Jim’s tyre has just been fixed at a petrol station and his foot is hard on the accelerator. He can’t be late for the meeting of his life, he thinks and fails to see the puddle of water next to the pedestrian walk, so he splashes the muddied water all over a well-dressed lady.

The lady in question is Julia. Her dress which was white is now full of brown splotches. “Hi, I’m Julia, I also double as a homeless person,” she thinks with a painful grin as she crosses the road toward Nyamakima, realizing that she will need to use her lunch money to buy a dress.

“Dresses are 250,” Jane says without looking at the lady who just entered her store. “I only have 100 bob,” Julia sings. “Then go to a cheaper place,” Jane barks.

Jim just got into his big meeting thirty minutes late and everyone is looking at him with disappointment.

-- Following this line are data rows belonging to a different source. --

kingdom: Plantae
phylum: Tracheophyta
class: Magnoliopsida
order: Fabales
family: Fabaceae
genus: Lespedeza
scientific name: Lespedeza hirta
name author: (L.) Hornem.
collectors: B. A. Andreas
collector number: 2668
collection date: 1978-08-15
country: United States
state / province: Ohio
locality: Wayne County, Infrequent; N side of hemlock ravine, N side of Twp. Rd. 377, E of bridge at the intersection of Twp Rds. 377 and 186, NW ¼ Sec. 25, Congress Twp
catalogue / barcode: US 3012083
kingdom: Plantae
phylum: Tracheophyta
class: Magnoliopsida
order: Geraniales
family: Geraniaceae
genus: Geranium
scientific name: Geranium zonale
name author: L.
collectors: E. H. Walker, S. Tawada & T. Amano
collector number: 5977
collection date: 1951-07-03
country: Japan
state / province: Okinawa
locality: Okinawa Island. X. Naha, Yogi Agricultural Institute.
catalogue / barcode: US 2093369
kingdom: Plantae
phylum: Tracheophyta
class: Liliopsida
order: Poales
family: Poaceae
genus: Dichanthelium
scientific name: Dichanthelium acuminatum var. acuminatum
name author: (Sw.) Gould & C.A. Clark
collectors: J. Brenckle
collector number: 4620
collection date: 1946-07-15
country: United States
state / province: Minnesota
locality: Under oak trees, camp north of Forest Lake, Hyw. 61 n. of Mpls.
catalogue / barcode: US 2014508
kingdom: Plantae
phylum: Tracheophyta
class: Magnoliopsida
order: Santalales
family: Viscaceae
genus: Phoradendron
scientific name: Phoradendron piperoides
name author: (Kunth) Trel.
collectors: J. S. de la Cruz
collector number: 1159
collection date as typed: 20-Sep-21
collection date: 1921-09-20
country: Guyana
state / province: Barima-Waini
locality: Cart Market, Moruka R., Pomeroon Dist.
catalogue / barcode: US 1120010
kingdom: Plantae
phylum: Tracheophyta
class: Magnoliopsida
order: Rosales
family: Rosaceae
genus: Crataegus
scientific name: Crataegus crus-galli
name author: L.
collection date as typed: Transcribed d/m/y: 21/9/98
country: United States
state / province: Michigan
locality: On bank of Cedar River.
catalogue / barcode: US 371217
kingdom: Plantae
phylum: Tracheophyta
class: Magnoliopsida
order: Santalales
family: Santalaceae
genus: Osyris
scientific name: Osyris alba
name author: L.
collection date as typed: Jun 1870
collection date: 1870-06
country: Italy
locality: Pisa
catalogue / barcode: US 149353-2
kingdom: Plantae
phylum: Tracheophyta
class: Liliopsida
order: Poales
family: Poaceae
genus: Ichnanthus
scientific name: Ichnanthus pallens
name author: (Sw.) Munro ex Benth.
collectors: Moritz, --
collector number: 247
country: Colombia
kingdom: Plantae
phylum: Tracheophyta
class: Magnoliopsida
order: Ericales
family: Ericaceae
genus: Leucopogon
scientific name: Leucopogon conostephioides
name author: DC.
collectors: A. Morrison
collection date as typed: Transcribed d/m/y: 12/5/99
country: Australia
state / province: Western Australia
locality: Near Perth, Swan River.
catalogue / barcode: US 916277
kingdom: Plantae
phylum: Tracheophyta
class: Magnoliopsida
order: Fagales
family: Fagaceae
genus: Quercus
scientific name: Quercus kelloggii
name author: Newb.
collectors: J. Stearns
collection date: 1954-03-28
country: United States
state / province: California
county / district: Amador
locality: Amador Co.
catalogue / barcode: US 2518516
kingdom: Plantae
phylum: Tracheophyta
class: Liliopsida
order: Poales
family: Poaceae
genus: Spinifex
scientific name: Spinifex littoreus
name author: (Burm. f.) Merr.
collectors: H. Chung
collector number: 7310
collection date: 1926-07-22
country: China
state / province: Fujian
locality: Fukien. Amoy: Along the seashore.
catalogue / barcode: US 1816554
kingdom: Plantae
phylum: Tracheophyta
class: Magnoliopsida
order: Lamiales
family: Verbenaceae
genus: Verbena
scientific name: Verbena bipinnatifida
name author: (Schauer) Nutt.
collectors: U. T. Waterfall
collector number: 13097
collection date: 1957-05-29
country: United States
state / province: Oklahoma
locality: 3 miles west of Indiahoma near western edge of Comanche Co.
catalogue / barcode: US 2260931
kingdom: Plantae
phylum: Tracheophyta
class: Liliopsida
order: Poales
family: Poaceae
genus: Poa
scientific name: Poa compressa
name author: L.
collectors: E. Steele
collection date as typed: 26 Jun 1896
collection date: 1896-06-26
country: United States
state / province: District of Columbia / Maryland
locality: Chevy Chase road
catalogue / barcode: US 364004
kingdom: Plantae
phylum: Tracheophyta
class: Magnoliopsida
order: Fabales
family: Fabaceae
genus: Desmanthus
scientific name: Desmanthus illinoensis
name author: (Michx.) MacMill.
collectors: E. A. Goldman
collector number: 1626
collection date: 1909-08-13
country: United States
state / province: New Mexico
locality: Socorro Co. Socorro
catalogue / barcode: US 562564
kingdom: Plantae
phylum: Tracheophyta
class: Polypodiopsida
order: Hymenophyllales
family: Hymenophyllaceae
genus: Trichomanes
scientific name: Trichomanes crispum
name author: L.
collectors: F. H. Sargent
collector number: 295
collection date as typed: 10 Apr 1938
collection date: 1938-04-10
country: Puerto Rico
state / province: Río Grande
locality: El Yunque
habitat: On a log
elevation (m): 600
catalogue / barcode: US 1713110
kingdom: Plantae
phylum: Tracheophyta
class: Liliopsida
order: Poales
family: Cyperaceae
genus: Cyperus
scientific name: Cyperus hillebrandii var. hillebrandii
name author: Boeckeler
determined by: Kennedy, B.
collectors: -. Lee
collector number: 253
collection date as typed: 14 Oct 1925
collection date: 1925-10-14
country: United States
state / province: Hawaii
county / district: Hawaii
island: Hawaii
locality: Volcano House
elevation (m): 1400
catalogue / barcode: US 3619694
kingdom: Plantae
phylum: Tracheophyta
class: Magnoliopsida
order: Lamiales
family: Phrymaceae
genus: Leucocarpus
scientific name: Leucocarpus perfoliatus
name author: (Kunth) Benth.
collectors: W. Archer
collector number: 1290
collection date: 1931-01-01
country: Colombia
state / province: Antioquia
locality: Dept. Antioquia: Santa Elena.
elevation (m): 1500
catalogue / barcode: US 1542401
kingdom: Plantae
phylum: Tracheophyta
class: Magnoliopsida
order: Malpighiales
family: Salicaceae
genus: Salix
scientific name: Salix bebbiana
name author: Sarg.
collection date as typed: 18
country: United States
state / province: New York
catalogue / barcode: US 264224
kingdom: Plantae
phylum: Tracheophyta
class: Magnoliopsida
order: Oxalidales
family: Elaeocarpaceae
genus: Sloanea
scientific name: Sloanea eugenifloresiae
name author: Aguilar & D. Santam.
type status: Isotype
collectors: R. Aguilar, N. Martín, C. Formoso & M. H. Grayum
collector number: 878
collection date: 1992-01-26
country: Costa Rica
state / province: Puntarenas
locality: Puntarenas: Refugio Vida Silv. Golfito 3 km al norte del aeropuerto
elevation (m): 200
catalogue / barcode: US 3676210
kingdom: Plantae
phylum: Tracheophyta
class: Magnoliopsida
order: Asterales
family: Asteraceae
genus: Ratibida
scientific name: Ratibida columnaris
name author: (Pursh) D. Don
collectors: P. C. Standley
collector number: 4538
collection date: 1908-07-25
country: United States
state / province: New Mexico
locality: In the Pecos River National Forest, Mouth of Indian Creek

The board of directors is wearing faces that say, “You have dropped the ball incredibly, you better have something good to turn this around. And he does have something good, at least he thinks he does until he opens his briefcase and finds her daughter’s homework instead of the construction plans.

Julia just bought an 80 bob dress on the roadside and used 10 bob for a public toilet to have a quick change of clothes before buying a 10 bob bag for her soiled dress. My date will sort me out with lunch, she decides, as she spends the rest of her day dropping CV’s at the restaurants dotting Nyamakima.

Jane’s phone won’t stop ringing, she has been ignoring the unknown number for a while thinking it’s one of her creditors asking for their money back. She thinks of blocking it, only to pick it up and it’s from her son’s teacher; he just skipped school with other boys and the teachers strongly believe they are in the drinking dens of downtown Nairobi.

The hammer has fallen on Jim’s head and he has been punished with 30 days leave without pay. He feels regret and for his shame, he decides to visit a pub in downtown Nairobi, a place he had vowed he would never go back to again and have one for the road. Maybe two, he corrects himself as the number 3 figure swims in his head, growing bigger with every second.

Julia is seated in a pub in Nyamakima with a mischievous teenage boy and not the macho man she had thought she would be meeting. Pictures can say a thousand lies, she is realizing. The boy seems to have some bravado and some money so she decides to entertain him while sharing a plate of chips, chicken, and Guarana. Only, after they clear the food and drinks she realizes his pockets are just as empty as hers.

The sun is going down lazily, closing the day, and as it does the city is roaring to life. Julia is now a waiter in the pub to pay off the tab she couldn’t afford. “How dare you sell a child alcohol,” Jane is barking while grabbing her son’s wrist and dragging him across the pub. Jim is on his fourth bottle with his hands on his head. For a split second their eyes meet. All of them connected—without knowing it—by their little troubles.